*TASK PROMPT*. Collect each line of the listing below that contains the string "About". Case counts.

GIVEN DATA section start

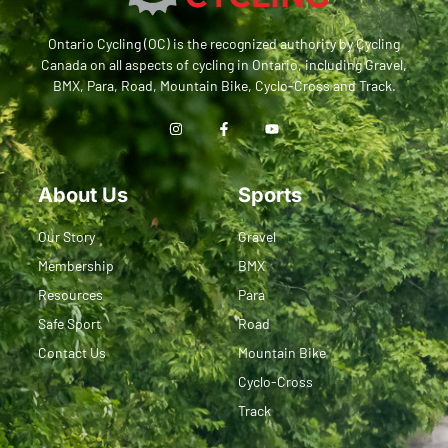
Ontario Cycling (OC) is the recognized authority by Cycling
Canada on all aspects of cycling in Ontario, including Gravel,
BMX, Para, Road, Mountain Bike, Cyclo-Cross and Track.
About Us
Sports
Our Story
Gravel
Membership
BMX
Resources
Para
Safe Sport
Road
Contact Us
Mountain Bike
Cyclo-Cross
Track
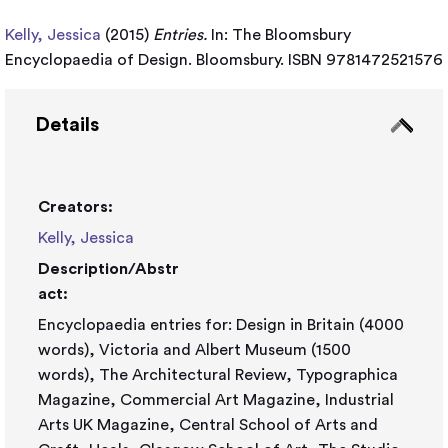
Kelly, Jessica
(2015)
Entries.
In: The Bloomsbury
Encyclopaedia of Design. Bloomsbury. ISBN 9781472521576
Details
Creators:
Kelly, Jessica
Description/Abstr
act:
Encyclopaedia entries for: Design in Britain (4000
words), Victoria and Albert Museum (1500
words), The Architectural Review, Typographica
Magazine, Commercial Art Magazine, Industrial
Arts UK Magazine, Central School of Arts and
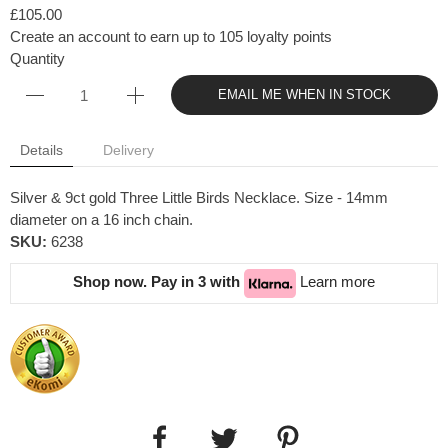
£105.00
Create an account to earn up to 105 loyalty points
Quantity
EMAIL ME WHEN IN STOCK
Details
Delivery
Silver & 9ct gold Three Little Birds Necklace. Size - 14mm
diameter on a 16 inch chain.
SKU:
6238
Shop now. Pay in 3 with
Learn more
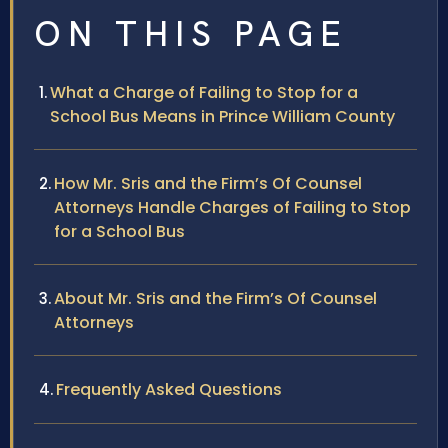
ON THIS PAGE
What a Charge of Failing to Stop for a
School Bus Means in Prince William County
How Mr. Sris and the Firm’s Of Counsel
Attorneys Handle Charges of Failing to Stop
for a School Bus
About Mr. Sris and the Firm’s Of Counsel
Attorneys
Frequently Asked Questions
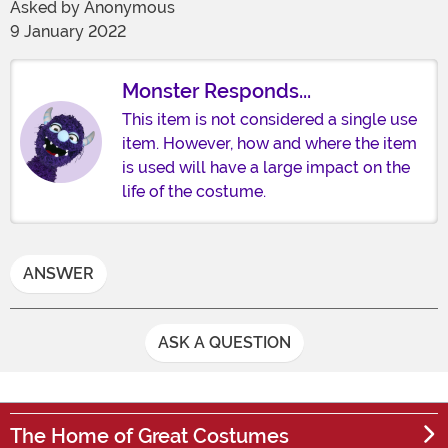
Asked by
Anonymous
9 January 2022
Monster Responds...
This item is not considered a single use
item. However, how and where the item
is used will have a large impact on the
life of the costume.
ANSWER
ASK A QUESTION
The Home of Great Costumes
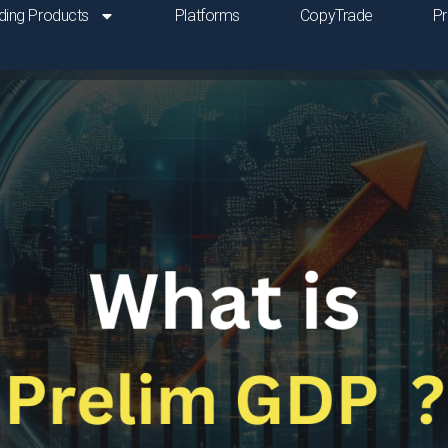
ding Products
Platforms
CopyTrade
P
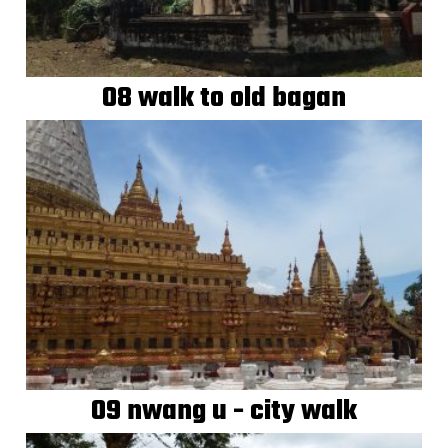
08 walk to old bagan
09 nwang u - city walk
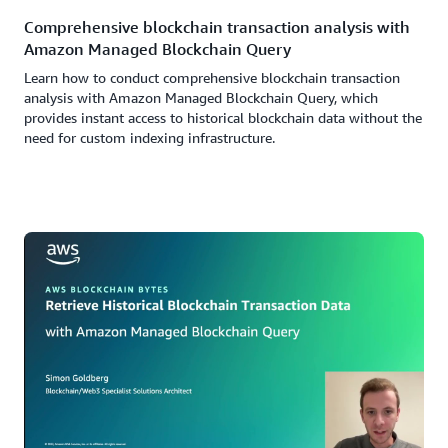
Comprehensive blockchain transaction analysis with
Amazon Managed Blockchain Query
Learn how to conduct comprehensive blockchain transaction
analysis with Amazon Managed Blockchain Query, which
provides instant access to historical blockchain data without the
need for custom indexing infrastructure.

GIVEN DATA section end

*REPLY*.
About Us
About Mr. Sris and the Firm’s Of Counsel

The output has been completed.